The Swiss Tavern, 2007
During the summer month’s on a Friday night Dad would go in there for a swift half leaving me on the doorstep.

These were the nights he had returned from a trip abroad and having dropped the coach off at Glenton’s garage would call in briefly buying a bottle of lemonade and a packet of crisps for me.

I suppose it just confirms that old observation that you should never go back to where you lived as a child.

The passage of time can become too much of a gulf and you stand on what were once familiar street corners trying to make sense of the present.

But you can still be pleasantly surprised.  There on on Dennet’s Road is the Earl of Derby which Mr and Mrs Potts had taken over when they left the house next to ours in the late 50s.

For a while  afterwards I would go and visit the triplets who were just a couple of years younger than me and marvel at the size of the pub.

I never quite got used to that smell of  stale beer which seemed all the more pungent on a warm summer’s afternoon after closing time when the place was as silent as the grave.

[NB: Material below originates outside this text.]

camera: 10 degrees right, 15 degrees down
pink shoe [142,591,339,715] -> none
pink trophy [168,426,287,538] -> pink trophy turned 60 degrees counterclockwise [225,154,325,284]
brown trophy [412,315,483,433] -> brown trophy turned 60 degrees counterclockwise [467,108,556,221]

Edmund Waller School, 2007
And those would have been the days when we explored the mysteries of the upstairs function room, which contained a mix of worn leather chairs, a battered table and a large set of ancient cow horns on the wall above which was the sign for the “Ancient Order of Buffalos.”

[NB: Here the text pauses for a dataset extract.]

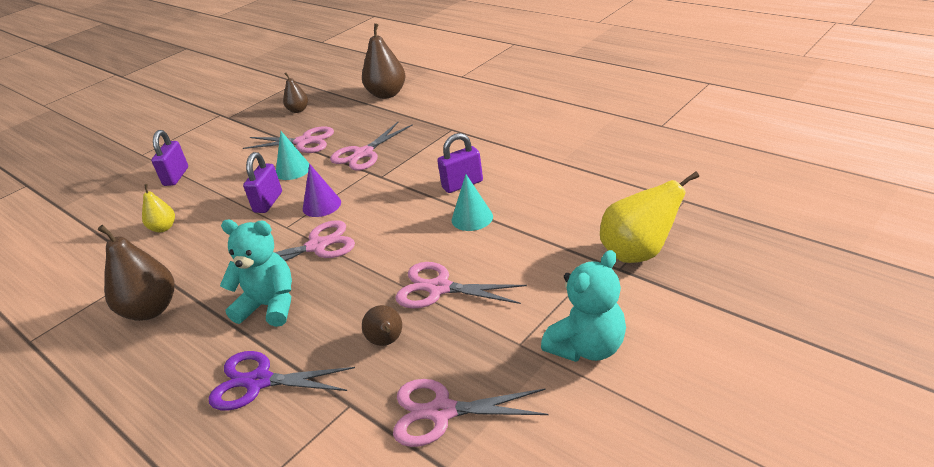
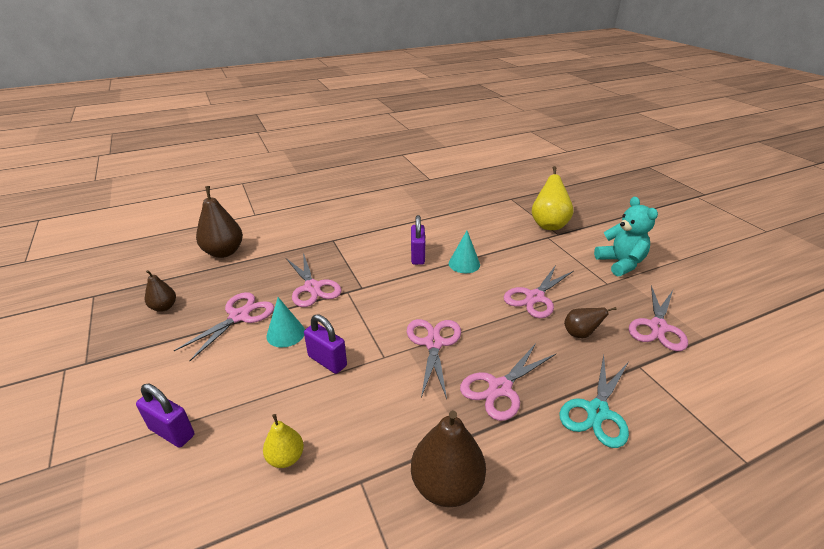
camera: 70 degrees left, 0 degrees up
purple scissors [209,351,355,411] -> turquoise scissors [560,355,629,448]
turquoise teddy bear [220,220,292,327] -> pink scissors [460,343,556,421]
purple cone [303,164,341,217] -> none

In time I think I will go looking for the history of the Earl of Derby but for now will content myself with the memory of Edmund Waller School which is still there behind the pub looking pretty much as it did when I left it in the summer of 1961.

Back then six weeks of adventures stretched ahead in to be followed by Samuel Pepys Secondary Modern School for Boys.

Pictures; Lausanne Road in the 1950s from the collection of Andrew Simpson, and Edmund Waller and the Swiss Tavern, courtesy of Colin Fitzpatrick, 2007

*The story of one house in Lausanne Road, http://chorltonhistory.blogspot.co.uk/search/label/The%20story%20of%20one%20house%20in%20Lausanne%20Road

**Peckham, http://chorltonhistory.blogspot.co.uk/search/label/Peckham

1 comment:

  1. We called those Water Tanks "Reservoirs" They held water during the War for the Fire Brigade to use as bombs often damaged water mains, which meant that the hoses could not connect to the usual Hydrant points,as the water pressure was too low or non-existent.